Why 'Data Pipelines'? A Munging Manifesto

  • Cleaning data, moving it around, and getting it into the right shape is a huge amount of work!
  • To me it seems like a task that we are spending more and more time on, while still considering it secondary

People who use computers to analyze data for a living generally say they hate cleaning, organizing, munging and otherwise preparing the data for analysis.

A recent headline put it this way: "Cleaning Big Data: Most Time-Consuming, Least Enjoyable Data Science Task, Survey Says". The poll results showed 76% of respondents selected data preparation as the least enjoyable part of their work.

Now, I'm not saying I love preparing data, like, in of itself, as an intrinsically enjoyable task. But I do love the excitement from knowing that I'm close to having a brand new set of information available to learn from.

I guess I just look at it as, I'd rather get it done, fast and well.
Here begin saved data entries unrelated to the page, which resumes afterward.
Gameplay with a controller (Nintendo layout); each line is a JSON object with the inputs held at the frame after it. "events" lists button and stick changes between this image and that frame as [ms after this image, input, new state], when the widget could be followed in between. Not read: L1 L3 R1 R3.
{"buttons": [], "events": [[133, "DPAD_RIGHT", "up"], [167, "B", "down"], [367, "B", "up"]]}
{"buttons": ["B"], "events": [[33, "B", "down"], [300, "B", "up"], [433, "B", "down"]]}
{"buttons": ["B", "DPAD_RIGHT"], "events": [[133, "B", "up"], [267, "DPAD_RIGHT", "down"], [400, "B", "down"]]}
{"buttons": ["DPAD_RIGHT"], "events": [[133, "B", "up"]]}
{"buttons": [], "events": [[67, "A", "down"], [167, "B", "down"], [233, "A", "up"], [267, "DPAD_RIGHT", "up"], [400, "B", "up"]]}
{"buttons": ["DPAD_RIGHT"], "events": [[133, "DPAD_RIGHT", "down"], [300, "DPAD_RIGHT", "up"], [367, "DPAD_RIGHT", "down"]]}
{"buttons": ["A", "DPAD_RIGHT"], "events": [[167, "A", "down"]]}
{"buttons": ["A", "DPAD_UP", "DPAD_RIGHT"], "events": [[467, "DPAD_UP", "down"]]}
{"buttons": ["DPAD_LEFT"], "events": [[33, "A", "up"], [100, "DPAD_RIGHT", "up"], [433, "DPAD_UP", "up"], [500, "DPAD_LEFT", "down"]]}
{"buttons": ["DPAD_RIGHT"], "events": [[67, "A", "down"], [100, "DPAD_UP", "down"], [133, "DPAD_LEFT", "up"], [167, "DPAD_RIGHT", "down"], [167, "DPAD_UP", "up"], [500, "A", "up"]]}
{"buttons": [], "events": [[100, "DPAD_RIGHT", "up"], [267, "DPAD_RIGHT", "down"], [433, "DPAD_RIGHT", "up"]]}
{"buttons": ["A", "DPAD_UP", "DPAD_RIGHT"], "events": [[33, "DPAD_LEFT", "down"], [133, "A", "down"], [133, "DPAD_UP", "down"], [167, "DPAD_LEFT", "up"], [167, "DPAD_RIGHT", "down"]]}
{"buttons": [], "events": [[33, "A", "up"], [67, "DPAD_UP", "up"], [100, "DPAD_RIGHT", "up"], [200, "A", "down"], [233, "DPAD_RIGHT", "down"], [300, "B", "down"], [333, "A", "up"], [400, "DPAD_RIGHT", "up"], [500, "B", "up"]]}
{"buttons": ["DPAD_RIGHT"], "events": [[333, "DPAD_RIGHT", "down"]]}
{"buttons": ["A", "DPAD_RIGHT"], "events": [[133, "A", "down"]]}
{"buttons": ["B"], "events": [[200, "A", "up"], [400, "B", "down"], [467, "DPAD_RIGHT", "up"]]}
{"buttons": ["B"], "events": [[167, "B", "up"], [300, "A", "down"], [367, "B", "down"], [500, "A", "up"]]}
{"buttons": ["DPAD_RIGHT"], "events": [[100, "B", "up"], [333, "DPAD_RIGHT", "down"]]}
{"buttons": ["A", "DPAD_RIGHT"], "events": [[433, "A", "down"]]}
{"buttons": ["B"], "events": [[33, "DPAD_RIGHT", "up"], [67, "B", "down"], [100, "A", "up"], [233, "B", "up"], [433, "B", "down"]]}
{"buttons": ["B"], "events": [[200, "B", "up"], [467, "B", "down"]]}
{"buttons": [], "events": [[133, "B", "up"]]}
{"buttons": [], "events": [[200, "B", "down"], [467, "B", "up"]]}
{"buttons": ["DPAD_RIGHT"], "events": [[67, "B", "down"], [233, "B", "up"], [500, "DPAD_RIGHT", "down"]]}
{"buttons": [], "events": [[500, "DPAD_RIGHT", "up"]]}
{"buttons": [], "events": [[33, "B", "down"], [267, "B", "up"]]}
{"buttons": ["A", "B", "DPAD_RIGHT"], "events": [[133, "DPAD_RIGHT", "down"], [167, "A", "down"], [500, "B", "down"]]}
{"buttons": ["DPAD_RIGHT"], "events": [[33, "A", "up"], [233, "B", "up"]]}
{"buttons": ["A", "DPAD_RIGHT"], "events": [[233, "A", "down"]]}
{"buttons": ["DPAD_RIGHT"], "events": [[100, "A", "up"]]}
My "least enjoyable part" of the work is waiting for slow programs to finish running. Everyone understands the idea of how increased productivity with some tool can decrease "time to market," but usually it's a point made to justify "fast to write, slow to execute" code. I've experienced another kind of productivity boost, where the development time with Rust isn't actually longer, the execution time is astronomically faster, and suddenly there are categories of analysis available that simply weren't possible before. And that's something I can get excited about.